API Documentation for utils

update_dict(target_dict, *source_dicts)

Updates the dictionary with the keys and values from other dictionaries. Only new keys (not already present in the target) are added.

Parameters:

target_dict (dict) – The dictionary that needs to be updated with new keys and values.
source_dicts (dict) – One or multiple dictionaries that are used to update the target dictionary with new keys and values.

Returns:

None

Return type:

None

combine_subdict_values(data)

Combines the values from the individual sub-dictionaries into a single list.
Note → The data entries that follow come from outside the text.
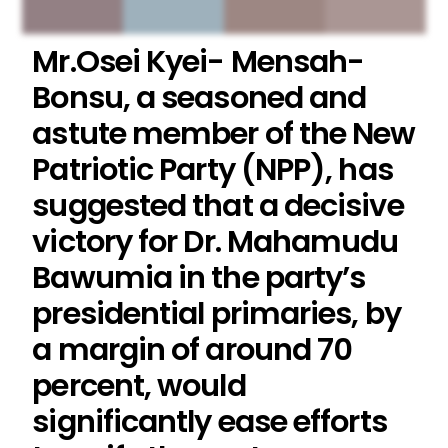
Mr.Osei Kyei- Mensah-
Bonsu, a seasoned and
astute member of the New
Patriotic Party (NPP), has
suggested that a decisive
victory for Dr. Mahamudu
Bawumia in the party’s
presidential primaries, by
a margin of around 70
percent, would
significantly ease efforts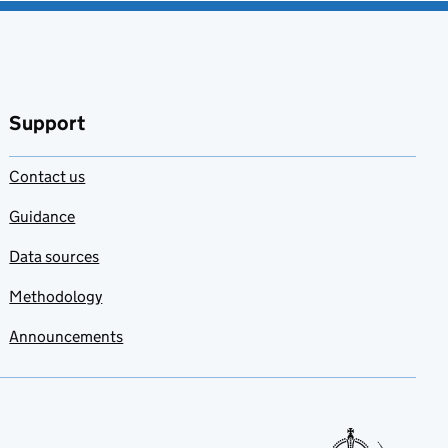
Support
Contact us
Guidance
Data sources
Methodology
Announcements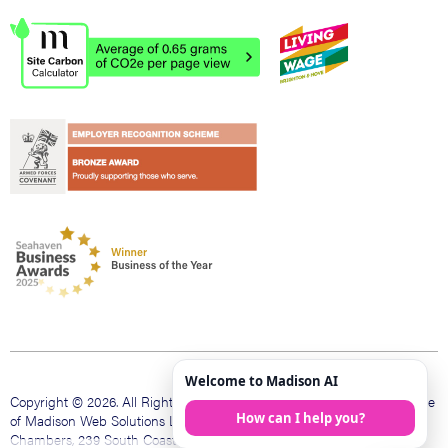
Copyright © 2026. All Rights Reserved. Madison Web is a trading name
of Madison Web Solutions Limited. Registered office The Bank
Chambers, 239 South Coast Rd, Peacehaven, East Sussex, BN10 8LD.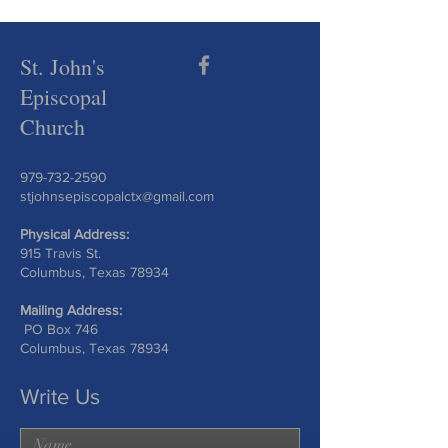
St. John's
Episcopal
Church
979-732-2590
stjohnsepiscopalctx@gmail.com
Physical Address:
915 Travis St.
Columbus, Texas 78934
Mailing Address:
PO Box 746
Columbus, Texas 78934
Write Us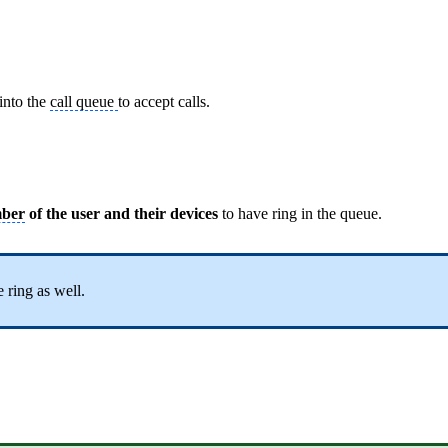
 into the
call queue
to accept calls.
mber
of the user and their devices
to have ring in the queue.
 ring as well.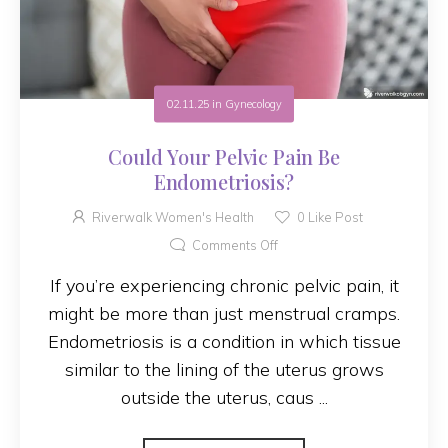
02.11.25
in
Gynecology
Could Your Pelvic Pain Be
Endometriosis?
Riverwalk Women's Health
0
Like Post
Comments Off
If you’re experiencing chronic pelvic pain, it
might be more than just menstrual cramps.
Endometriosis is a condition in which tissue
similar to the lining of the uterus grows
outside the uterus, caus ...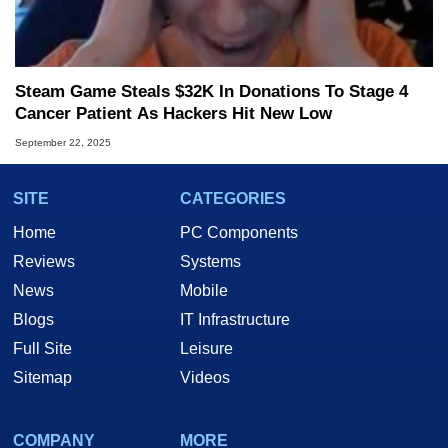
Steam Game Steals $32K In Donations To Stage 4
Cancer Patient As Hackers Hit New Low
September 22, 2025
SITE
CATEGORIES
Home
PC Components
Reviews
Systems
News
Mobile
Blogs
IT Infrastructure
Full Site
Leisure
Sitemap
Videos
COMPANY
MORE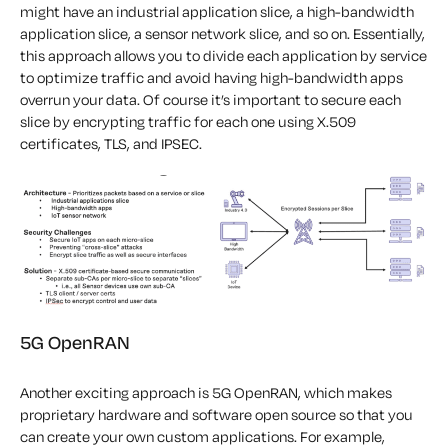
might have an industrial application slice, a high-bandwidth
application slice, a sensor network slice, and so on. Essentially,
this approach allows you to divide each application by service
to optimize traffic and avoid having high-bandwidth apps
overrun your data. Of course it’s important to secure each
slice by encrypting traffic for each one using X.509
certificates, TLS, and IPSEC.
5G OpenRAN
Another exciting approach is 5G OpenRAN, which makes
proprietary hardware and software open source so that you
can create your own custom applications. For example,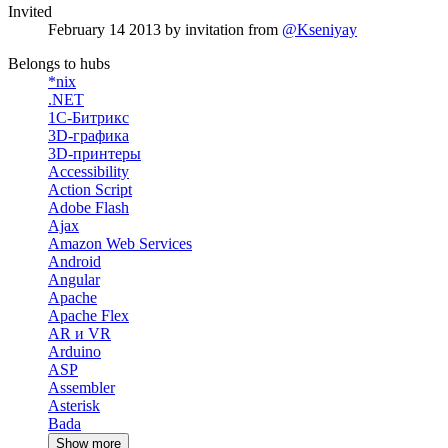
Invited
February 14 2013
by invitation from
@Kseniyay
Belongs to hubs
*nix
.NET
1С-Битрикс
3D-графика
3D-принтеры
Accessibility
Action Script
Adobe Flash
Ajax
Amazon Web Services
Android
Angular
Apache
Apache Flex
AR и VR
Arduino
ASP
Assembler
Asterisk
Bada
Show more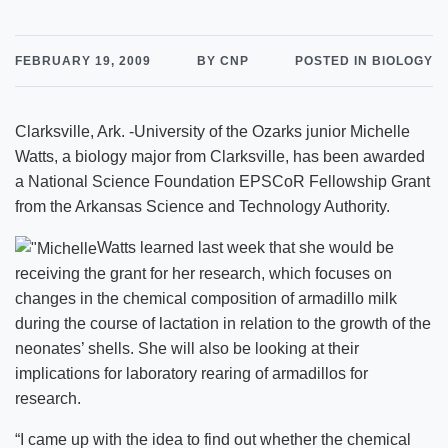
FEBRUARY 19, 2009
BY CNP
POSTED IN BIOLOGY
Clarksville, Ark. -University of the Ozarks junior Michelle
Watts, a biology major from Clarksville, has been awarded
a National Science Foundation EPSCoR Fellowship Grant
from the Arkansas Science and Technology Authority.
Watts learned last week that she would be
receiving the grant for her research, which focuses on
changes in the chemical composition of armadillo milk
during the course of lactation in relation to the growth of the
neonates’ shells. She will also be looking at their
implications for laboratory rearing of armadillos for
research.
“I came up with the idea to find out whether the chemical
Parameters:: data (dict) – Dictionary with values that are sub-dictionaries.
Returns:: A dictionary with a single key named ‘all’ that contains a list of all combined values from all the sub-dictionaries.
Return type:: dict

update_values(df, new, unique_data, row_name)

Update the values in the input DataFrame based upon the frame values and an reference DataFrame.

Parameters:

df (pd.DataFrame) – Input DataFrame that will be updated.
new (pd.DataFrame) – The reference DataFrame containing values that are used to update the input DataFrame.
unique_data (dict) – A dictionary containing keys that represent the specific unique column names that need to be updated in the input DataFrame.
row_name (str) – The name of the column in the DataFrame used to index into new DataFrame.

Returns:

None. This function updates a dataframe and does not return anything.

Return type:

None

remove_duplicate_values(data)

Remove the duplicate values from sub-dictionaries within the input dictionary.
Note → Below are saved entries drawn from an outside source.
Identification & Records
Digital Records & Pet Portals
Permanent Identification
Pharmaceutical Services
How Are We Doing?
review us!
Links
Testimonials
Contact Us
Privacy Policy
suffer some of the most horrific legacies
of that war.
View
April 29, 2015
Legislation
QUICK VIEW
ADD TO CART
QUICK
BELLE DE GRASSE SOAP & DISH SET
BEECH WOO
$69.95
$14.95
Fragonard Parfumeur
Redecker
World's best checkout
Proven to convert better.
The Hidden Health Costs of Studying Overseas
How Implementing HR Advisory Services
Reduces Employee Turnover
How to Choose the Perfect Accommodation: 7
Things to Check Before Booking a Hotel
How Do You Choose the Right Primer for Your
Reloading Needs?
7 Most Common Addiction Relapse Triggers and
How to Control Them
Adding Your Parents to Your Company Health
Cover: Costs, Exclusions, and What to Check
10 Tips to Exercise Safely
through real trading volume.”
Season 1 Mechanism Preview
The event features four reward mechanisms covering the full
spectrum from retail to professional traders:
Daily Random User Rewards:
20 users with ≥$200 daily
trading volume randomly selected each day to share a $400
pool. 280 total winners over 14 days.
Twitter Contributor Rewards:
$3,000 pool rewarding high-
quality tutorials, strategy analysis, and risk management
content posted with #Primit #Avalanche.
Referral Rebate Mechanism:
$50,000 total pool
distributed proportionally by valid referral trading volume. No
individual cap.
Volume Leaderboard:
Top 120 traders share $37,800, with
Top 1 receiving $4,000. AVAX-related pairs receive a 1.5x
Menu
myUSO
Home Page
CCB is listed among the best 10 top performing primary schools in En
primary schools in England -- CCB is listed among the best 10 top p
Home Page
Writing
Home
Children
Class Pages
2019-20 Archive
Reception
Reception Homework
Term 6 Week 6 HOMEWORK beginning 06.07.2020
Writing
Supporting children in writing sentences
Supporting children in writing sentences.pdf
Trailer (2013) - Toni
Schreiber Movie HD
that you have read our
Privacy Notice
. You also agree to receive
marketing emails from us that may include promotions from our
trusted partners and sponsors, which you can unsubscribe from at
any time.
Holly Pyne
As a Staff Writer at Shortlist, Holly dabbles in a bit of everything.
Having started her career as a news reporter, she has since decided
Parameters:: data (dict) – The input dictionary containing sub-dictionaries with possible duplicate values.
Returns:: A dictionary without duplicate values.
Return type:: dict

read_pdb_as_dataframe(pdb_file)

Helper function reading a PDB

Parameters:: pdb_file (str) – Path to the PDB file.
Returns:: DataFrame containing PDB data of the x, y, z coordinates of atoms.
Return type:: pd.DataFrame

Note

This function extracts only lines starting with ‘ATOM’ and parses the x, y, z coordinates based on selected fields in the PDB format. Assumes coordinates are located at columns 31–54.

filter_and_parse_pdb(protein_pdb)

This function reads in a PDB and returns the structure with bioparser.
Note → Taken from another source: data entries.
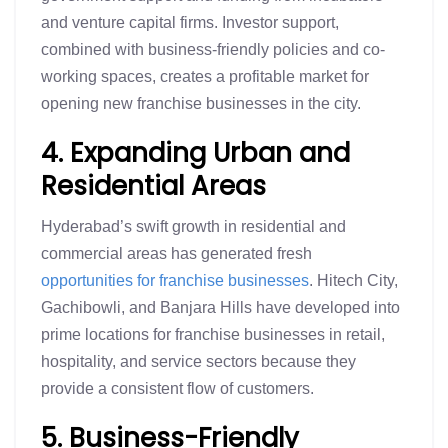
and venture capital firms. Investor support,
combined with business-friendly policies and co-
working spaces, creates a profitable market for
opening new franchise businesses in the city.
4. Expanding Urban and
Residential Areas
Hyderabad’s swift growth in residential and
commercial areas has generated fresh
opportunities for franchise businesses
. Hitech City,
Gachibowli, and Banjara Hills have developed into
prime locations for franchise businesses in retail,
hospitality, and service sectors because they
provide a consistent flow of customers.
5. Business-Friendly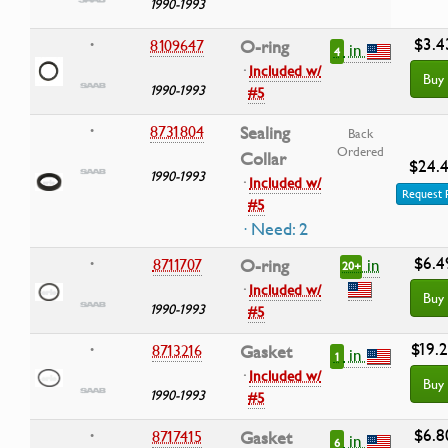
1990-1993
$3.4
8109647
O-ring
•
in
4
·
Included w/
Buy
1990-1993
#5
8731804
Sealing
•
Back
Ordered
Collar
$24.
1990-1993
·
Included w/
Request 
#5
· Need: 2
$6.4
in
8711707
O-ring
•
20+
·
Included w/
Buy
1990-1993
#5
$19.
8713216
Gasket
•
in
1
·
Included w/
Buy
1990-1993
#5
$6.8
8717415
Gasket
•
in
6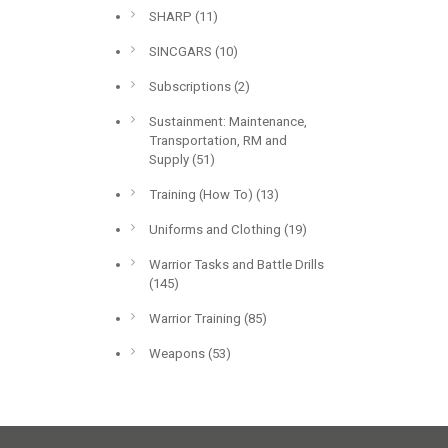
SHARP
(11)
SINCGARS
(10)
Subscriptions
(2)
Sustainment: Maintenance,
Transportation, RM and
Supply
(51)
Training (How To)
(13)
Uniforms and Clothing
(19)
Warrior Tasks and Battle Drills
(145)
Warrior Training
(85)
Weapons
(53)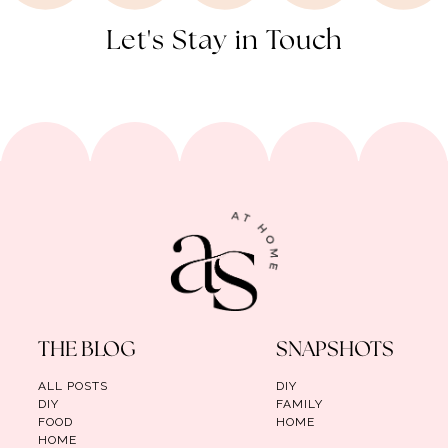
Let's Stay in Touch
THE BLOG
SNAPSHOTS
ALL POSTS
DIY
DIY
FAMILY
FOOD
HOME
HOME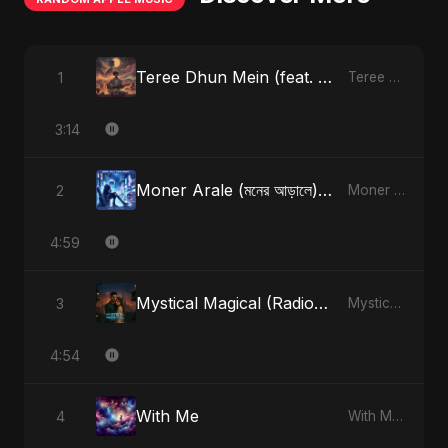
Teree Dhun Mein (feat. Fahmida Akter Ritu) [Radio Edit]
1
Teree Dhun Mein - Single
3:14
Moner Arale (মনের আড়ালে) [Alternate Version]
2
Moner Arale (মনের আড়ালে) - Single
4:59
Mystical Magical (Radio Edit)
3
Mystical Magical - Single
4:54
With Me
4
With Me - Single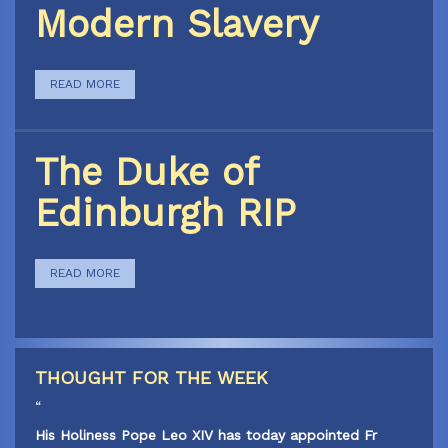
Modern Slavery
READ MORE
The Duke of
Edinburgh RIP
READ MORE
THOUGHT FOR THE WEEK
“
His Holiness Pope Leo XIV has today appointed Fr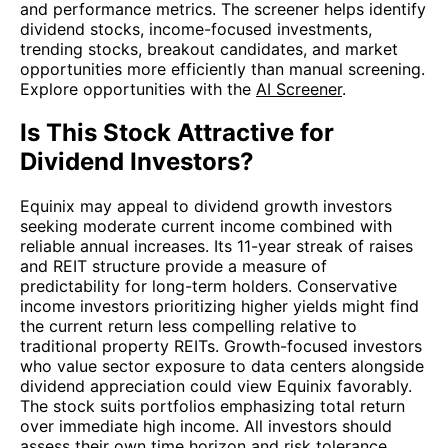
and performance metrics. The screener helps identify
dividend stocks, income-focused investments,
trending stocks, breakout candidates, and market
opportunities more efficiently than manual screening.
Explore opportunities with the
AI Screener
.
Is This Stock Attractive for
Dividend Investors?
Equinix may appeal to dividend growth investors
seeking moderate current income combined with
reliable annual increases. Its 11-year streak of raises
and REIT structure provide a measure of
predictability for long-term holders. Conservative
income investors prioritizing higher yields might find
the current return less compelling relative to
traditional property REITs. Growth-focused investors
who value sector exposure to data centers alongside
dividend appreciation could view Equinix favorably.
The stock suits portfolios emphasizing total return
over immediate high income. All investors should
assess their own time horizon and risk tolerance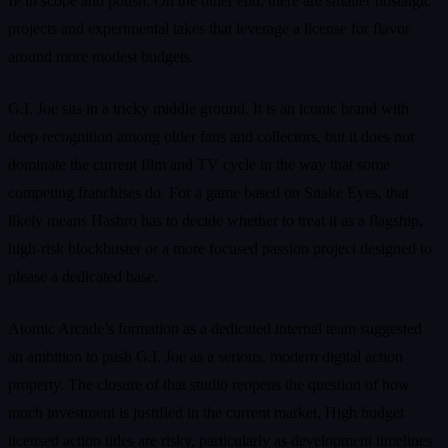
IP in scope and polish. On the other end, there are smaller nostalgic
projects and experimental takes that leverage a license for flavor
around more modest budgets.
G.I. Joe sits in a tricky middle ground. It is an iconic brand with
deep recognition among older fans and collectors, but it does not
dominate the current film and TV cycle in the way that some
competing franchises do. For a game based on Snake Eyes, that
likely means Hasbro has to decide whether to treat it as a flagship,
high‑risk blockbuster or a more focused passion project designed to
please a dedicated base.
Atomic Arcade’s formation as a dedicated internal team suggested
an ambition to push G.I. Joe as a serious, modern digital action
property. The closure of that studio reopens the question of how
much investment is justified in the current market. High budget
licensed action titles are risky, particularly as development timelines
Parameters:: protein_pdb (str) – Path to a protein PDB file.
Returns:: Parsed PDB structure object containing protein atoms.
Return type:: Bio.PDB.Structure.Structure

Note

The function: - Includes only lines starting with ‘ATOM’. - Excludes water molecules (residue names ‘HOH’, ‘WAT’) and terminal phosphates (‘T4P’, ‘T3P’). - Skips lines with non-numeric residue sequence identifiers.